* [YOUR TASK] Copy the stretch of the entries from the line containing "structure of the portfolio." through the line containing "## **How does it work?", both ends included, reproducing every line precisely as it appears.

==*==

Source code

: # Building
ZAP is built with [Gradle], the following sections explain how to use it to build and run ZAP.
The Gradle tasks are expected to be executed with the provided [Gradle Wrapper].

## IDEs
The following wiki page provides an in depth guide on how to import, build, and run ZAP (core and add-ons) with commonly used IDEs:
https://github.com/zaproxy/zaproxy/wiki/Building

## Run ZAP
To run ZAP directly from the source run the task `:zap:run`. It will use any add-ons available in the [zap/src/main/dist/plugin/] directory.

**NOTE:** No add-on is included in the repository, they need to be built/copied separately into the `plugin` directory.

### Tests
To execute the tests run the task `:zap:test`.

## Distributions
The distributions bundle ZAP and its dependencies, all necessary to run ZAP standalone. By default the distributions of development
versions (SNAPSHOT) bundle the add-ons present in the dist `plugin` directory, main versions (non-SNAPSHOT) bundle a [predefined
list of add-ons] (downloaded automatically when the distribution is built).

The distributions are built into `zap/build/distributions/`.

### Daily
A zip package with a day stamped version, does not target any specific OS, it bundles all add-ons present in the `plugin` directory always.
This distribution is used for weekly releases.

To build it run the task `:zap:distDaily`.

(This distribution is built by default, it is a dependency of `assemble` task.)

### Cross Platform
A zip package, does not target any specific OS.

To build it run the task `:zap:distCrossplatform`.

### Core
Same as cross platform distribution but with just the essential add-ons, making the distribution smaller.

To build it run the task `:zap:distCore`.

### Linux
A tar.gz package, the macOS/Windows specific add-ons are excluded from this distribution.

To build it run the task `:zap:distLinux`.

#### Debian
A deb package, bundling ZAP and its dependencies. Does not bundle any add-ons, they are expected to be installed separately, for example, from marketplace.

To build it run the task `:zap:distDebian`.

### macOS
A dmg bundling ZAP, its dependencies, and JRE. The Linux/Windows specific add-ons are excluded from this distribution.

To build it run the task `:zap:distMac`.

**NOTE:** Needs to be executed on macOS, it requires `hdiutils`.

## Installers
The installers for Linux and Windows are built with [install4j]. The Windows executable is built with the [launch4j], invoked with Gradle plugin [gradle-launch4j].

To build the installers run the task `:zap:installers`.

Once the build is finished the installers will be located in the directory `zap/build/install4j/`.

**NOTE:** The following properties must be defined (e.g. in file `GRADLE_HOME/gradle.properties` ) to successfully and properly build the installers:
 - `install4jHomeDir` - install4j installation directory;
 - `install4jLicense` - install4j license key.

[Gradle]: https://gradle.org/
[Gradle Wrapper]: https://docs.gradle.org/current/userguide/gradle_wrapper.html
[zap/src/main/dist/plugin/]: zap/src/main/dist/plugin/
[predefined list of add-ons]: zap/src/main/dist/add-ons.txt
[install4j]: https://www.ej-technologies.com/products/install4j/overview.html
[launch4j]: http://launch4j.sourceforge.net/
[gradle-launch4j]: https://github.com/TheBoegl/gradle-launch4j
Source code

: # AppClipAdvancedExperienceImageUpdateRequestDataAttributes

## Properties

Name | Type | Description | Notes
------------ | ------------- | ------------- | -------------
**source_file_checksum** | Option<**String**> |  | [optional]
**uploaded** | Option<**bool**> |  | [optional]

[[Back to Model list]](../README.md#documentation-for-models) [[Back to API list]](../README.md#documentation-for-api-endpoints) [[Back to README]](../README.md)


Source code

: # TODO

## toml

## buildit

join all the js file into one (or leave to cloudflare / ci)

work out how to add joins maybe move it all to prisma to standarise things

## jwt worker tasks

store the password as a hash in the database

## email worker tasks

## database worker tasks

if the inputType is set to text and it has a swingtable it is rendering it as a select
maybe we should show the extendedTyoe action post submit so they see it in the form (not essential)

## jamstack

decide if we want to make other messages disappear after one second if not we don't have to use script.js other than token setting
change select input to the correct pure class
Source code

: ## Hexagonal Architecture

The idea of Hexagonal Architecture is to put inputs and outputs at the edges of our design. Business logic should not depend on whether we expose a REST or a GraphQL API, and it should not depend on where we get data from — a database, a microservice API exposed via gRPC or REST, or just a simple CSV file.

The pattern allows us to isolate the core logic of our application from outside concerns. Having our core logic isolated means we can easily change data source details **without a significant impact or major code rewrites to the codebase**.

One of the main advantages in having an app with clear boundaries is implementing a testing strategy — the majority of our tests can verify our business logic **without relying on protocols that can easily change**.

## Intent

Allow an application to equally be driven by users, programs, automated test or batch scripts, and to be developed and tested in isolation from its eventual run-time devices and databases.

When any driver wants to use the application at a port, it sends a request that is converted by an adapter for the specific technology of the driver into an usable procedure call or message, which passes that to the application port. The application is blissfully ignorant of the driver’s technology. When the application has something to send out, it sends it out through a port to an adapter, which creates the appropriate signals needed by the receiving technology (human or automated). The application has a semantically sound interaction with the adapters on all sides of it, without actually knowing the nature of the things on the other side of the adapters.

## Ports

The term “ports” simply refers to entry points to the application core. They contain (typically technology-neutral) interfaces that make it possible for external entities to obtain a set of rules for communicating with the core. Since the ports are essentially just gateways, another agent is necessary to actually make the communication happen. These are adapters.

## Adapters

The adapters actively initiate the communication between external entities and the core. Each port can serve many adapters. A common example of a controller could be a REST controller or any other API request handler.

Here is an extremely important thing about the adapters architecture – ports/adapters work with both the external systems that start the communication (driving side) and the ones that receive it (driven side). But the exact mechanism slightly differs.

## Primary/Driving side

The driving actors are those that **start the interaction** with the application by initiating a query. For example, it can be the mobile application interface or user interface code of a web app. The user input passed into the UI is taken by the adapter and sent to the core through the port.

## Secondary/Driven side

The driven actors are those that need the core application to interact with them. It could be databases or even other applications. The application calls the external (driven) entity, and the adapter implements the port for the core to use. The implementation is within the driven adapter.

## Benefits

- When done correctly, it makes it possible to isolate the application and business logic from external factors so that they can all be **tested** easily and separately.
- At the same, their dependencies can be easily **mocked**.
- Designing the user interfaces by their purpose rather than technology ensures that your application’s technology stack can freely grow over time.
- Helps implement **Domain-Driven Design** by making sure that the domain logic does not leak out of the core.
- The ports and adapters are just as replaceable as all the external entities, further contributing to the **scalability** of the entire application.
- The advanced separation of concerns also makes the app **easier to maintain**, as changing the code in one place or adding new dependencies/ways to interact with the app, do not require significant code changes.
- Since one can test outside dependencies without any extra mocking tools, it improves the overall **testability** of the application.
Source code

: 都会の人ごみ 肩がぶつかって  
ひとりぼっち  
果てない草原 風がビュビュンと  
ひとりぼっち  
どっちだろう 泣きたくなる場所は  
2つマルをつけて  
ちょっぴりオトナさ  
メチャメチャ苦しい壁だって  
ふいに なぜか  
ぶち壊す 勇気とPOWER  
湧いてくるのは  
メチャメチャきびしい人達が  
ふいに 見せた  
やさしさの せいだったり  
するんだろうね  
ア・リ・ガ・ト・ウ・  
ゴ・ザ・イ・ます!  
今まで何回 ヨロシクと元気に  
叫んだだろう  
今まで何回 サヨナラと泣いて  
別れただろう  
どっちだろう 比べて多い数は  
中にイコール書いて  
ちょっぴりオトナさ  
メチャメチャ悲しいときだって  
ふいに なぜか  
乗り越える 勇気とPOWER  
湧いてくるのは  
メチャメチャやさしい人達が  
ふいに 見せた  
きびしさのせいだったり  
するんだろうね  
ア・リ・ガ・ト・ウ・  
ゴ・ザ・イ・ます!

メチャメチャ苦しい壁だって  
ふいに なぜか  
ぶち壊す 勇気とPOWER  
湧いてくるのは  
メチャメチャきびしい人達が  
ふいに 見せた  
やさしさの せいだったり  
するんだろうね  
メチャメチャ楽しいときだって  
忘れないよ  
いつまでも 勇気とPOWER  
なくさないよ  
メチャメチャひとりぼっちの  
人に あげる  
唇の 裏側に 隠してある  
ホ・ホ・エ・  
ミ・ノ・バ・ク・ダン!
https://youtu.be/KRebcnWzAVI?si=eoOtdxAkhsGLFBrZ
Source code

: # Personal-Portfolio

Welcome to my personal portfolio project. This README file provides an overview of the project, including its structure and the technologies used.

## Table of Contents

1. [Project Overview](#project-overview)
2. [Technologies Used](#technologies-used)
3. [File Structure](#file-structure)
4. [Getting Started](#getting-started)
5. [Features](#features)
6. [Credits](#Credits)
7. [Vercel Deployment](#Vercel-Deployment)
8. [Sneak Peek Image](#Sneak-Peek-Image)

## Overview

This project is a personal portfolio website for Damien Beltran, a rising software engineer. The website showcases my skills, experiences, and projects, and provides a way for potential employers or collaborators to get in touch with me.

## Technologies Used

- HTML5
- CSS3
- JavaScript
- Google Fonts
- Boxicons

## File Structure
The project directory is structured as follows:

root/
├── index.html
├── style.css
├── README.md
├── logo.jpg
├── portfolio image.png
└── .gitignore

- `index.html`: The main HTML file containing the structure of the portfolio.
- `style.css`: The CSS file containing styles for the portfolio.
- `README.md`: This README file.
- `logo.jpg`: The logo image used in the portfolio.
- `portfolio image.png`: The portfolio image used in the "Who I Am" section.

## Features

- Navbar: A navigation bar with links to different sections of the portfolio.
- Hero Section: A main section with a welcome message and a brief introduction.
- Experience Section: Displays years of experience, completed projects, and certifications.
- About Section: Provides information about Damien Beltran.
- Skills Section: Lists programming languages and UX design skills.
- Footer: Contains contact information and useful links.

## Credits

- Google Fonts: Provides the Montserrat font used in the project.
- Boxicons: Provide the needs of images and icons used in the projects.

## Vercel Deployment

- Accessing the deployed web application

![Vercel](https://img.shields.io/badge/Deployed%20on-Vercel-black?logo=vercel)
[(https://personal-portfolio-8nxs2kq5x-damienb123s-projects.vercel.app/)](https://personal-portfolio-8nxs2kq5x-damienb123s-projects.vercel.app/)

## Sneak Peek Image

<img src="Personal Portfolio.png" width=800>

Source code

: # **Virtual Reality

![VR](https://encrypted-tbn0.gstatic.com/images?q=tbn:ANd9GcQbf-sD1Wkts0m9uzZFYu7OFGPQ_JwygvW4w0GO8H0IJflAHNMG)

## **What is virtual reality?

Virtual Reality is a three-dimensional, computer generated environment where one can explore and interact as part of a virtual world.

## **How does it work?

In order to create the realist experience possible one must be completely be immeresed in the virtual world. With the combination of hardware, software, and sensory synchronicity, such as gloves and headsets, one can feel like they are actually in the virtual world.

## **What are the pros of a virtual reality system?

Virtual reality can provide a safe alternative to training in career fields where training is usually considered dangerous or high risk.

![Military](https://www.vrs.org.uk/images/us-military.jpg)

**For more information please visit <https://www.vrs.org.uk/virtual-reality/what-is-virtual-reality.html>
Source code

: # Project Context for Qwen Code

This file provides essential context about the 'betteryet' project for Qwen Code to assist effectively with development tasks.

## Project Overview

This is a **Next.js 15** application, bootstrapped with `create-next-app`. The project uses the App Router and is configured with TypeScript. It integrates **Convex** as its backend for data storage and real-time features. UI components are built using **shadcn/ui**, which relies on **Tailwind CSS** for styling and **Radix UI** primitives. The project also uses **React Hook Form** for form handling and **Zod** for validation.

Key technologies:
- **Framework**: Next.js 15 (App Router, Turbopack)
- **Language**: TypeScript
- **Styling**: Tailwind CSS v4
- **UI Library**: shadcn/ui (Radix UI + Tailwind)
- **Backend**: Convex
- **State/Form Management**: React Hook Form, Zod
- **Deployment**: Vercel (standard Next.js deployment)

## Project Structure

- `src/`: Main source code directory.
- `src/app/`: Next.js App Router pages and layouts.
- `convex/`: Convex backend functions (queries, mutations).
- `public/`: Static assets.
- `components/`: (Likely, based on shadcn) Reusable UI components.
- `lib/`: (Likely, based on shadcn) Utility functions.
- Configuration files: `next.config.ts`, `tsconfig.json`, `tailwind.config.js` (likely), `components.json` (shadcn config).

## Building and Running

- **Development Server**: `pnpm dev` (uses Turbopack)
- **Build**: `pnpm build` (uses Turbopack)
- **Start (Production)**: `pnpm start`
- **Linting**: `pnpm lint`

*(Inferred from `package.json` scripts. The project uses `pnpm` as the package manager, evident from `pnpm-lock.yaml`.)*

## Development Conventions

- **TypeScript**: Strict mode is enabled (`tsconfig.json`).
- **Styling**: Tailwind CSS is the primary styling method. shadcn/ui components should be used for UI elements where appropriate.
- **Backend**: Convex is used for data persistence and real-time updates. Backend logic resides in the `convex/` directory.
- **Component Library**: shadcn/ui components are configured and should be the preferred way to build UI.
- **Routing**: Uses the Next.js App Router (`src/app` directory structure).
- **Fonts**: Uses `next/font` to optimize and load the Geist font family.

==*==

* [OUTPUT OF THE EXERCISE]
- `index.html`: The main HTML file containing the structure of the portfolio.
- `style.css`: The CSS file containing styles for the portfolio.
- `README.md`: This README file.
- `logo.jpg`: The logo image used in the portfolio.
- `portfolio image.png`: The portfolio image used in the "Who I Am" section.

## Features

- Navbar: A navigation bar with links to different sections of the portfolio.
- Hero Section: A main section with a welcome message and a brief introduction.
- Experience Section: Displays years of experience, completed projects, and certifications.
- About Section: Provides information about Damien Beltran.
- Skills Section: Lists programming languages and UX design skills.
- Footer: Contains contact information and useful links.

## Credits

- Google Fonts: Provides the Montserrat font used in the project.
- Boxicons: Provide the needs of images and icons used in the projects.

## Vercel Deployment

- Accessing the deployed web application

![Vercel](https://img.shields.io/badge/Deployed%20on-Vercel-black?logo=vercel)
[(https://personal-portfolio-8nxs2kq5x-damienb123s-projects.vercel.app/)](https://personal-portfolio-8nxs2kq5x-damienb123s-projects.vercel.app/)

## Sneak Peek Image

<img src="Personal Portfolio.png" width=800>

Source code

: # **Virtual Reality

![VR](https://encrypted-tbn0.gstatic.com/images?q=tbn:ANd9GcQbf-sD1Wkts0m9uzZFYu7OFGPQ_JwygvW4w0GO8H0IJflAHNMG)

## **What is virtual reality?

Virtual Reality is a three-dimensional, computer generated environment where one can explore and interact as part of a virtual world.

## **How does it work?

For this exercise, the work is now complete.